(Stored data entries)

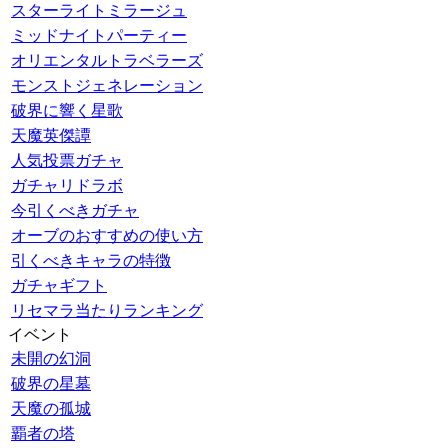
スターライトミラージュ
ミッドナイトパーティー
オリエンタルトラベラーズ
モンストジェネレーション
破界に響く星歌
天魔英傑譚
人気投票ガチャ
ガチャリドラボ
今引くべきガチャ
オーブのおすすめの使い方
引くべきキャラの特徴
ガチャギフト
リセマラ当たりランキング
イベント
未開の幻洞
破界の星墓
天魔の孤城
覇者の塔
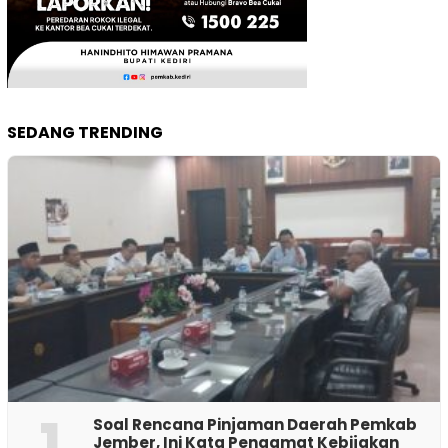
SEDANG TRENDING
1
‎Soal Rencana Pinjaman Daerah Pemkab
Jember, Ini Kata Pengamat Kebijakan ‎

### What you have to do
After finding the line that contains "Pinjaman Daerah Pemkab" in the records above, copy that line and each one after it exactly, through the final line.

### Answer to this exercise
‎Soal Rencana Pinjaman Daerah Pemkab
Jember, Ini Kata Pengamat Kebijakan ‎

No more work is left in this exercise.